I had bought an ordinary harness, but that only stopped her pulling.

 

I don't know if this has anything to do with the problem, but Jess likes to eat fleshy leaves on flowering plants. I also caught her in the act of eating my hyacinth flowers. (Outdoor ones).

And, she has eaten chrysanthemum flowers - after knocking the vase over to get at them.

 

When you mentioned thyroid, I thought that could be the answer.

 

I am going off line now, and shall start your retraining tomorrow.

I will keep you informed.

 

Thank you .

XXXXX XXXXX

Expert:  Jane Lefler replied 2 years ago.
margaret,

The bulbs of the hyacinth are toxic to dogs so be careful so she doesn't ingest the bulb. Chrysanthemums are toxic to dogs and can lead to symptoms of diarrhea, vomiting and skin issues. Let me give you a site that discusses toxic plants.
http://www.vetmed.ucdavis.edu/ccah/health_information/plants_pets.cfm

I would avoid having these plants in the house or yard to avoid poisoning in the future. I don't believe they have anything to do with your dog's behavior though.
Customer: replied 2 years ago.

Relist: Answer quality. The following is my final reply to your 'expert', Jane. I would be obliged if you would return my £42 to PayPal. I would never have paid in advance if I had been aware that answers were just gathered from internet sites. Hello again. Perhaps I should have mentioned previously, that I was a dog groomer for over 20 years, so am familiar with 'nasty', or 'fear' aggression. I was also a Welfare Visitor for the XXXXX XXXXX Foundation Trust, for a long time. And, I also did a C.A.L.L. for the People and dogs charity. I had expected to recieve specialist personal advice regarding Jess. What you have told me is readily available - for free - on the internet. In fact, I have used most of it to help people in the past. You just changed dog to cat. And, I had already removed Fogloves from my garden, knowing that they are poisonous. I had thought that perhaps diet was at the root of the problem. Regards XXXXX

Customer: replied 2 years ago.

Hello again.

Perhaps I should have mentioned previously, that I was a dog groomer for over 20 years, so am familiar with 'nasty', or 'fear' aggression.

I was also a Welfare Visitor for the XXXXX XXXXX Foundation Trust, for a long time.

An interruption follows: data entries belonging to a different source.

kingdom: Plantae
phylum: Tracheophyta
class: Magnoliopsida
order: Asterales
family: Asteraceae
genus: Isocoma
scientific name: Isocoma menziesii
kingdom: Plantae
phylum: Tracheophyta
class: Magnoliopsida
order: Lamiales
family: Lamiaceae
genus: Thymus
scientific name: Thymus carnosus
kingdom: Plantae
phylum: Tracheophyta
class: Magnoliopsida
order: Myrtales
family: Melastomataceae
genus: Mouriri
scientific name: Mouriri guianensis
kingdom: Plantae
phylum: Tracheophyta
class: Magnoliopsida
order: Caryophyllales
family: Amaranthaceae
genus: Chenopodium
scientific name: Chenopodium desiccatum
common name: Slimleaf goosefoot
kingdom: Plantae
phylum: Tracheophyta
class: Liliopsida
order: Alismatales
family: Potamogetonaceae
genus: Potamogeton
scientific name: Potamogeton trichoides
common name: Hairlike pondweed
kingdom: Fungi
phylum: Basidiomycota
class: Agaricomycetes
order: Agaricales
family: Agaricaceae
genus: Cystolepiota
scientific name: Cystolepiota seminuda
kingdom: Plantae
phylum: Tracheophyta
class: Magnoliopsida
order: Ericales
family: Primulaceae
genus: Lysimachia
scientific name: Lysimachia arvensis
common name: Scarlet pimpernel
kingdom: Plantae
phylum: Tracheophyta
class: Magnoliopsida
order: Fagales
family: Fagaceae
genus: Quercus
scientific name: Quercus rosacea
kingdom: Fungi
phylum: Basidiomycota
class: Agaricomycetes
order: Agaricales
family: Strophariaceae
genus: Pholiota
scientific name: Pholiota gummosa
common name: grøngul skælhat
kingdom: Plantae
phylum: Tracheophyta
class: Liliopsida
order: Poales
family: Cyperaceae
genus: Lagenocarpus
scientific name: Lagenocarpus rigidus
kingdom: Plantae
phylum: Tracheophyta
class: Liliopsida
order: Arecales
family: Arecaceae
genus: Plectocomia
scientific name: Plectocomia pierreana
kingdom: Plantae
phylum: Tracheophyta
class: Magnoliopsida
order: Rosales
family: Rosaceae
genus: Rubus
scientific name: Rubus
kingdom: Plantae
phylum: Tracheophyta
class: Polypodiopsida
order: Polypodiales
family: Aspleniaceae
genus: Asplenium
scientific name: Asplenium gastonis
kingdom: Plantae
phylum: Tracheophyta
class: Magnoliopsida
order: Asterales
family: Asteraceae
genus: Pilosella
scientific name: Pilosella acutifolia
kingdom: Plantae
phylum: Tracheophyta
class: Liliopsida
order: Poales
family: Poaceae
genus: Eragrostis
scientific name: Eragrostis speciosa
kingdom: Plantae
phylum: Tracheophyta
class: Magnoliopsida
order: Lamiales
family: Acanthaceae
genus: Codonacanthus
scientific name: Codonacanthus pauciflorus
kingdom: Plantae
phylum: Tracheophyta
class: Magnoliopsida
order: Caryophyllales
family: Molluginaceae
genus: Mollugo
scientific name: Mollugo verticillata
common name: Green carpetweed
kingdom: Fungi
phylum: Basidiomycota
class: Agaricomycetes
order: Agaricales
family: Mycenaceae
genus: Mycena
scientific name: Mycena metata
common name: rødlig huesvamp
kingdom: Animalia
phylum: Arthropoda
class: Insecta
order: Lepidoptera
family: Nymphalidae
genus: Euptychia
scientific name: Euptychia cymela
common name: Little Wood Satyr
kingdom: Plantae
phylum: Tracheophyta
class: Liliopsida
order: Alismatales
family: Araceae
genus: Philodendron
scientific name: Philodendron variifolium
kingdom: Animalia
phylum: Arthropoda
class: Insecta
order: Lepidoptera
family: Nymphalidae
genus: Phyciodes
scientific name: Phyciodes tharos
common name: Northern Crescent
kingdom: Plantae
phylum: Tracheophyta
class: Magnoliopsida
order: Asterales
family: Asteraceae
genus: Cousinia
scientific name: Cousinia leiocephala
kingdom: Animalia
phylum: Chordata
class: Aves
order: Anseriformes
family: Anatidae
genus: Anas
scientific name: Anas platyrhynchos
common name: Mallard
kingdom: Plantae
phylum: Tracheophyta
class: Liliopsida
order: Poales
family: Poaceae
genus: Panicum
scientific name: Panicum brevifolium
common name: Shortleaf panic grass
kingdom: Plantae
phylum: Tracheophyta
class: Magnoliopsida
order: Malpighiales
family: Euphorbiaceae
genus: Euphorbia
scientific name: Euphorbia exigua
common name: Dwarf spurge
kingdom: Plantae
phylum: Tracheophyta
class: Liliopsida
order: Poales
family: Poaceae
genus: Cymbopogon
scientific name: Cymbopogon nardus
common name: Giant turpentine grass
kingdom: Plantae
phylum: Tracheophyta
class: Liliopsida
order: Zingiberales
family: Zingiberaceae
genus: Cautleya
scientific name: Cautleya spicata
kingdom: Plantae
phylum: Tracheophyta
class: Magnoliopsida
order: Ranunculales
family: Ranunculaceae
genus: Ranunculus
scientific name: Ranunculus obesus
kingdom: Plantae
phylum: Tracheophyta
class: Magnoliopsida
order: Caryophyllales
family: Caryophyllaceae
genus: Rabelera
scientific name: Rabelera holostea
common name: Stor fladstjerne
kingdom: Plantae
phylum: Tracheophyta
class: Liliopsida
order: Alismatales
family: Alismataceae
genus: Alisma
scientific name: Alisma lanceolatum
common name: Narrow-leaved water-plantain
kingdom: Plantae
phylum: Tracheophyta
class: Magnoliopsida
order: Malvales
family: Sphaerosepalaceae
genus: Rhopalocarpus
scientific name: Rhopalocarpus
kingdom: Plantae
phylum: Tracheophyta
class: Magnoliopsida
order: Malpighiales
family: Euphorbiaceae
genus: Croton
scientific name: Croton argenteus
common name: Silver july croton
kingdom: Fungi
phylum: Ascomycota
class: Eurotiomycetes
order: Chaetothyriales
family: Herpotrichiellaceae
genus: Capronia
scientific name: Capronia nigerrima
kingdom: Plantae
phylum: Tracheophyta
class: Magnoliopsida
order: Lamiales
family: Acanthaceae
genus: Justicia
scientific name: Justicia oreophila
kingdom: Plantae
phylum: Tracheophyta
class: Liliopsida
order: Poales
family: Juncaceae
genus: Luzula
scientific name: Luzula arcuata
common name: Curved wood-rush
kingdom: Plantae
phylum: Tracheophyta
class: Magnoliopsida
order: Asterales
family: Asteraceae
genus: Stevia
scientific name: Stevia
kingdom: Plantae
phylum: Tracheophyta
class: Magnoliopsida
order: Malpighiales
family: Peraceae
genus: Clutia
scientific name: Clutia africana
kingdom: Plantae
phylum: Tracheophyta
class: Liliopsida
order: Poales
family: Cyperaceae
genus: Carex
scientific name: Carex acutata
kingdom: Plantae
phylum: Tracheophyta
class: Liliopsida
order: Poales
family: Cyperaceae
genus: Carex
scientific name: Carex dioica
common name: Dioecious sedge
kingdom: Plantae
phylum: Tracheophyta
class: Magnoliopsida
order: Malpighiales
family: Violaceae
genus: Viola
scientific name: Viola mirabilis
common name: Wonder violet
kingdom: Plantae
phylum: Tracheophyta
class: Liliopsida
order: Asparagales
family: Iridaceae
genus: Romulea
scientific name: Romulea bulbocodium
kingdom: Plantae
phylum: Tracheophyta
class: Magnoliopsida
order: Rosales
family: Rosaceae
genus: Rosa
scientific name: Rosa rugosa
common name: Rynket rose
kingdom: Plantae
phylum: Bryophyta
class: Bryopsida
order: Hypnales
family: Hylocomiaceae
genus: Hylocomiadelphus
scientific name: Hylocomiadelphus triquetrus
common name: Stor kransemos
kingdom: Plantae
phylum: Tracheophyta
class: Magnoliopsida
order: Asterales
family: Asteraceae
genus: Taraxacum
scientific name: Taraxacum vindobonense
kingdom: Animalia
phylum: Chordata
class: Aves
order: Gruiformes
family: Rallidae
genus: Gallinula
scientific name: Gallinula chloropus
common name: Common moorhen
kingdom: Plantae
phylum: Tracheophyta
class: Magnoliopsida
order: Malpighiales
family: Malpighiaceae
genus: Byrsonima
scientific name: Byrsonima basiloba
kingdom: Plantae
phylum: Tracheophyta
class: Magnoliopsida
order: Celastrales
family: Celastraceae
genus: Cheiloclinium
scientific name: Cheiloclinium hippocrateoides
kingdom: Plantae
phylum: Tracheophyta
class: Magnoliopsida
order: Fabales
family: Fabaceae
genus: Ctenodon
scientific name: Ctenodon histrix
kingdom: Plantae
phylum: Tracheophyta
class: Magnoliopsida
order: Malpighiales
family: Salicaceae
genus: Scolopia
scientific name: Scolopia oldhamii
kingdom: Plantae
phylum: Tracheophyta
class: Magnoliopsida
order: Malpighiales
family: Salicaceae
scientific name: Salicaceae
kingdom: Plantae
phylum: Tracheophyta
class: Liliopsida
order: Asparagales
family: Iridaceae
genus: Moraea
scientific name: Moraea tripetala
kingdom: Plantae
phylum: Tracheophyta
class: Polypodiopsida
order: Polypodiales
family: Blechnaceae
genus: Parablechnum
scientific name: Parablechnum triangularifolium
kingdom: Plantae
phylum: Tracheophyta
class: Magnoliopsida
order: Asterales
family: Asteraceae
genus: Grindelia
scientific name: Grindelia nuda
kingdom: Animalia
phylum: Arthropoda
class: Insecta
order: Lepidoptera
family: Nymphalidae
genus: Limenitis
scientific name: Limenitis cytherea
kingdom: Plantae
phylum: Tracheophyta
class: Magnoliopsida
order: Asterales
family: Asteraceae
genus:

And, I also did a C.A.L.L. for the People and dogs charity.

 

I had expected to recieve specialist personal advice regarding Jess. What you have told me is readily available - for free - on the internet. In fact, I have used most of it to help people in the past. You just changed dog to cat. And, I had already removed Fogloves from my garden, knowing that they are poisonous.

 

I had thought that perhaps diet was at the root of the problem.

 

Regards

XXXXX XXXXX

 

 

Expert:  Jane Lefler replied 2 years ago.

Margaret,

.

I will submit it for a refund but my answers are ones that I typed up and based on my experience. Most answers to questions can be found on the internet today if you take enough time to search for them. In fact, my answers are on the internet because I'm the one that wrote them. In addition, some of my methods are mine alone and others are ones that have been proven to be effective. When we first started this question answer 2 days ago and read my initial response, you did not indicate any disatifaction just asked for clarification on whether the plants might cause this behavior which I indicated should not cause the dog to jump up and bite you. And this is NOT fear or nasty aggression. IT IS REDIRECTED aggression. Part of our job is not only to help a customer change their dog's behavior but to identify what behavior you are dealing with. And my suggestions for reducing your dog's reactivity to other animals to help reduce his redirected aggression is a plan I wrote up specifically for your dog only. No reason is needed to get a refund. With the experience you say you have, I am surprised that you did not recognize the issue yourself.